- Instructions for the task -
Each line in the records that mentions the word "wrist" needs to be listed.

- The data -
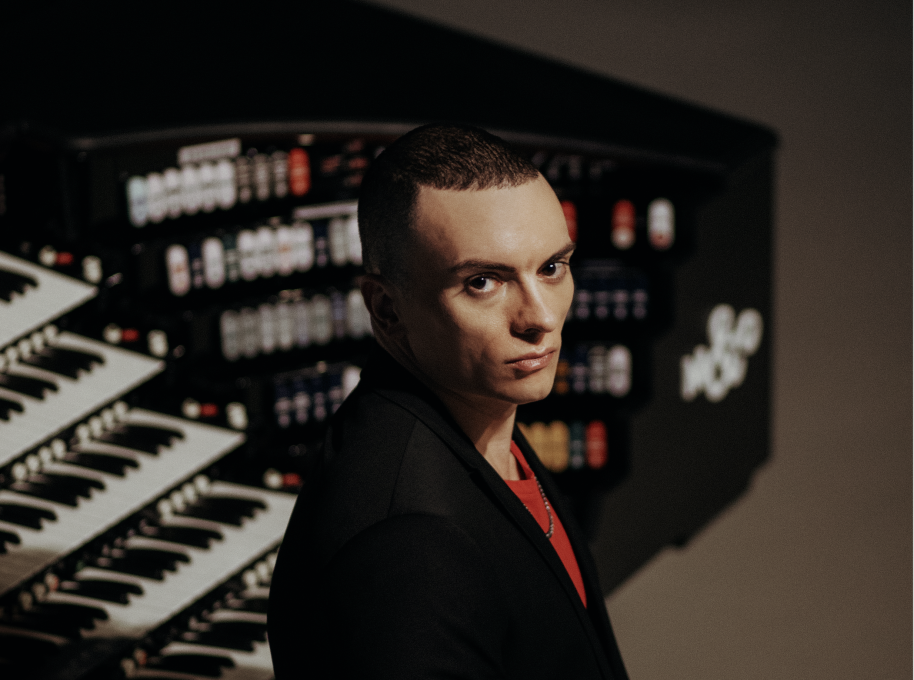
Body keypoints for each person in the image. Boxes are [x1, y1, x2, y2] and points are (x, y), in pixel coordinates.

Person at [268, 123, 629, 679]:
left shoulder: (479, 415)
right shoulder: (407, 548)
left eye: (551, 268)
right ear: (387, 309)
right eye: (483, 282)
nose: (540, 317)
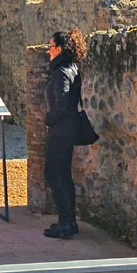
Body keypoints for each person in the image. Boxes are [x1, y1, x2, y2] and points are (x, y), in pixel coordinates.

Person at [43, 28, 89, 240]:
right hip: (69, 129)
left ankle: (65, 222)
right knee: (64, 175)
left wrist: (48, 119)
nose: (48, 51)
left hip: (60, 131)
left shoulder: (61, 72)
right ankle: (69, 221)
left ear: (59, 49)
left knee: (53, 174)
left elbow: (61, 103)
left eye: (51, 47)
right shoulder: (72, 68)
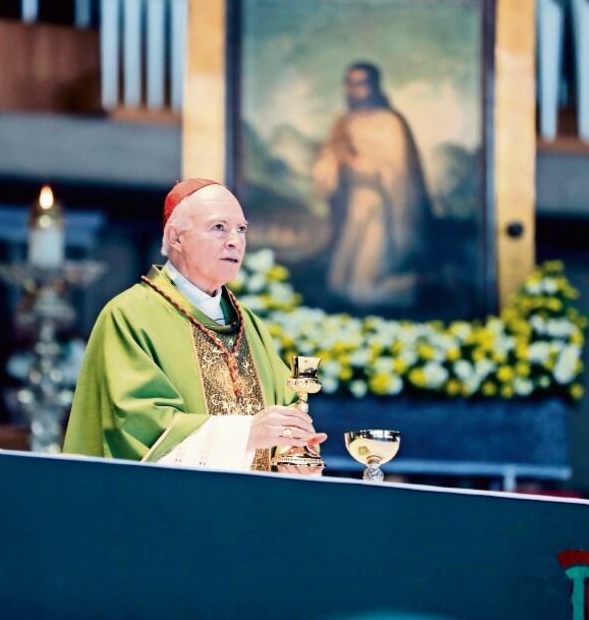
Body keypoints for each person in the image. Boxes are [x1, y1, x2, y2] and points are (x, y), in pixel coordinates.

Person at [64, 179, 327, 472]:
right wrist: (247, 434)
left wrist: (293, 452)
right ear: (175, 237)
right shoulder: (130, 315)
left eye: (241, 229)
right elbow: (139, 430)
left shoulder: (248, 324)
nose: (234, 240)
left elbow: (285, 410)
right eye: (219, 227)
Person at [312, 61, 433, 310]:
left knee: (361, 291)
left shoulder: (390, 123)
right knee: (337, 284)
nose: (353, 90)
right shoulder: (344, 124)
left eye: (360, 84)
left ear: (373, 86)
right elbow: (327, 165)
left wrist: (356, 165)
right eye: (349, 84)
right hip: (353, 211)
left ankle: (420, 286)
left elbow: (396, 175)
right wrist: (333, 166)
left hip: (381, 211)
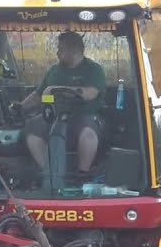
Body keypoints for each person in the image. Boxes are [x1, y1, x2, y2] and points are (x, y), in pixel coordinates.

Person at [17, 31, 108, 177]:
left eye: (60, 49)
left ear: (74, 50)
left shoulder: (94, 70)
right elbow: (39, 95)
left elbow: (91, 93)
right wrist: (20, 107)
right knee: (32, 127)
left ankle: (82, 174)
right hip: (55, 116)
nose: (57, 53)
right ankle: (49, 172)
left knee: (88, 133)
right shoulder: (54, 71)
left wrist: (59, 90)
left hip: (85, 115)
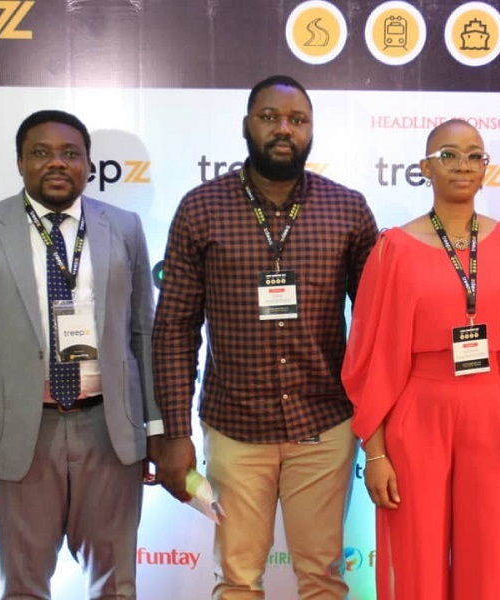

- Completed exercise -
left wrist: (48, 119)
right wrist: (247, 434)
left wrist: (293, 452)
left wrist: (356, 165)
right wrist: (333, 166)
right wrist: (20, 107)
left wrist: (59, 90)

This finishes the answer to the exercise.